### Your objective
Put every line of the rows below, from the line containing "синяя, 872, Hi-Tech" down to the line containing "op, uma das principais empresas", into a JSON list of strings, one string per line with blank lines skipped. Include both end lines and leave the pictures out.

Data items
▬▬▬▬▬▬▬▬▬▬

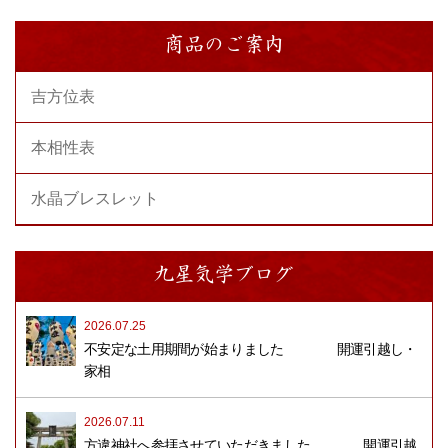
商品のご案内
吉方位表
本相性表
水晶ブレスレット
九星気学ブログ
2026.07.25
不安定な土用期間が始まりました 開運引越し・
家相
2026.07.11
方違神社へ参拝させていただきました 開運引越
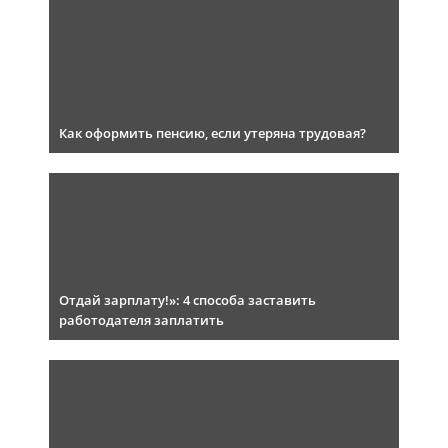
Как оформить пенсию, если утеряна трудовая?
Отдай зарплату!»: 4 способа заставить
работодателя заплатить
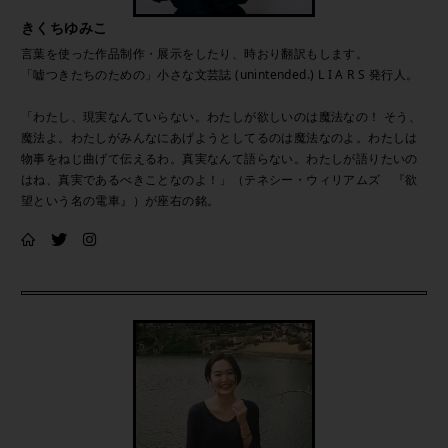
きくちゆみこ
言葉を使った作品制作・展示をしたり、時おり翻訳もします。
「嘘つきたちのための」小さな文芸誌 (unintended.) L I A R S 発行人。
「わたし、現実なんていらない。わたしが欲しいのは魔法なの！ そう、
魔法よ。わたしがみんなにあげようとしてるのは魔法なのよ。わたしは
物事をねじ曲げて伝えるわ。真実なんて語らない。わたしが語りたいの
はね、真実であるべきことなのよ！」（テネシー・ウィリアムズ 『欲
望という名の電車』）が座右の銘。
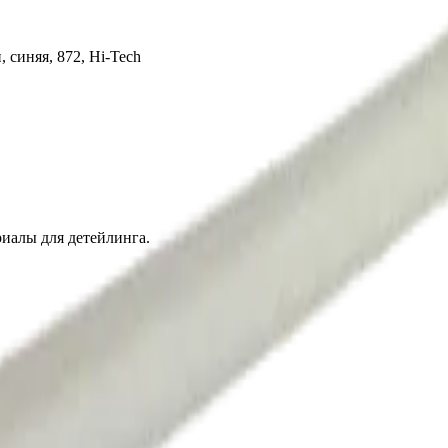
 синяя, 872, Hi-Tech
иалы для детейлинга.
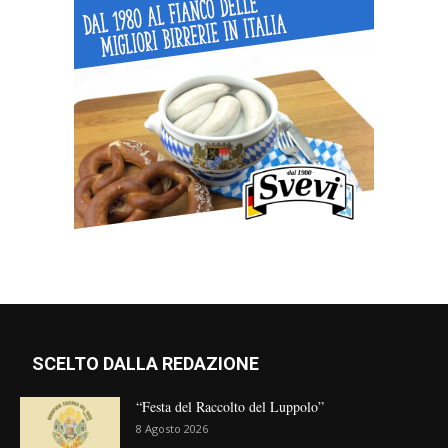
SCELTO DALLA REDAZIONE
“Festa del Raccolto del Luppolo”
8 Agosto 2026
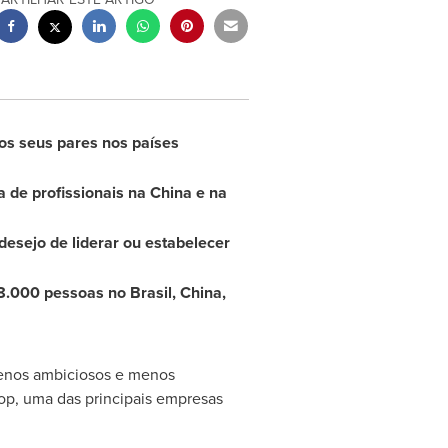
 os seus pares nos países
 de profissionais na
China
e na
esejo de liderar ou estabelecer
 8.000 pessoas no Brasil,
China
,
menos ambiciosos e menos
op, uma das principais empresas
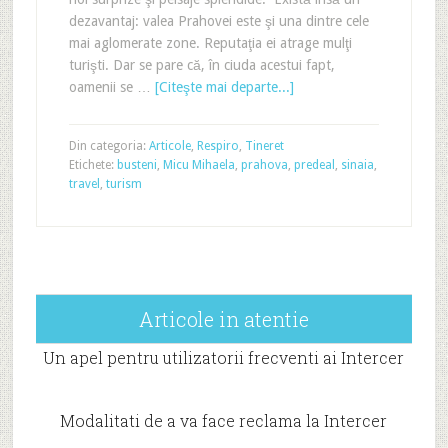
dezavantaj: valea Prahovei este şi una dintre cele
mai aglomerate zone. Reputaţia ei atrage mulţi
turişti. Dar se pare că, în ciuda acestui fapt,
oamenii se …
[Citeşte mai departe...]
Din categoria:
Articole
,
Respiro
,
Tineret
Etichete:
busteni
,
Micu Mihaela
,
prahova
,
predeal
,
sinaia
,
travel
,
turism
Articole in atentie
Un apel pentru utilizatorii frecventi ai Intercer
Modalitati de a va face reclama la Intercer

▬▬▬▬▬▬▬▬▬▬

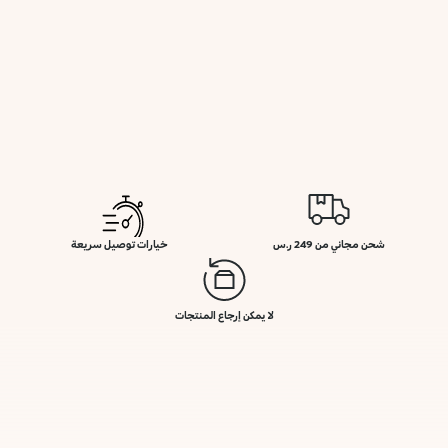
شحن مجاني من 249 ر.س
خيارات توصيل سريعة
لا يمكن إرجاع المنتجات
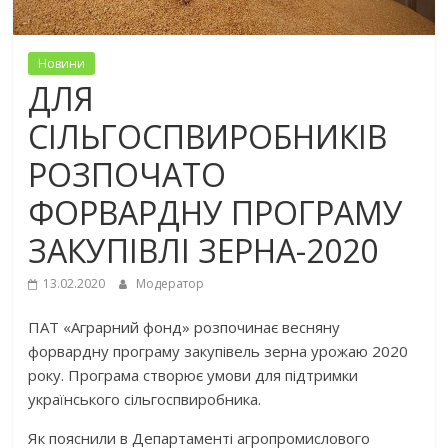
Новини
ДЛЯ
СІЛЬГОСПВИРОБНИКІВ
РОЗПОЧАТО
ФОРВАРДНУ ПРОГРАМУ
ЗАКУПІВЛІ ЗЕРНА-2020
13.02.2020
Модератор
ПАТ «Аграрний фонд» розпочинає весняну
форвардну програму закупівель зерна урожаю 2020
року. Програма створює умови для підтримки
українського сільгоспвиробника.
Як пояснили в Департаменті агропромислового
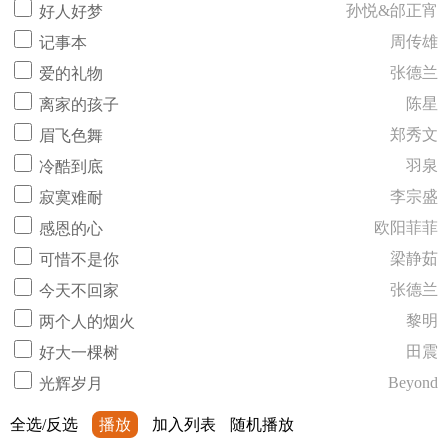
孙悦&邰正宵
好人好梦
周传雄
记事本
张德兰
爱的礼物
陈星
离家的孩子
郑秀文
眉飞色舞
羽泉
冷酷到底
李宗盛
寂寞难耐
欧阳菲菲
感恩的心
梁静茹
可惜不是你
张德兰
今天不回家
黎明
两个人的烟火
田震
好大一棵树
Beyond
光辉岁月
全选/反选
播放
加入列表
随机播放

▬▬▬▬▬▬▬▬▬▬

### Solution to this problem
[
  " синяя, 872, Hi-Tech",
  "иалы для детейлинга.",
  "SCELTO DALLA REDAZIONE",
  "“Festa del Raccolto del Luppolo”",
  "8 Agosto 2026",
  " os seus pares nos países",
  " de profissionais na",
  "China",
  "e na",
  "esejo de liderar ou estabelecer",
  " 8.000 pessoas no Brasil,",
  "China",
  ",",
  "menos ambiciosos e menos",
  "op, uma das principais empresas"
]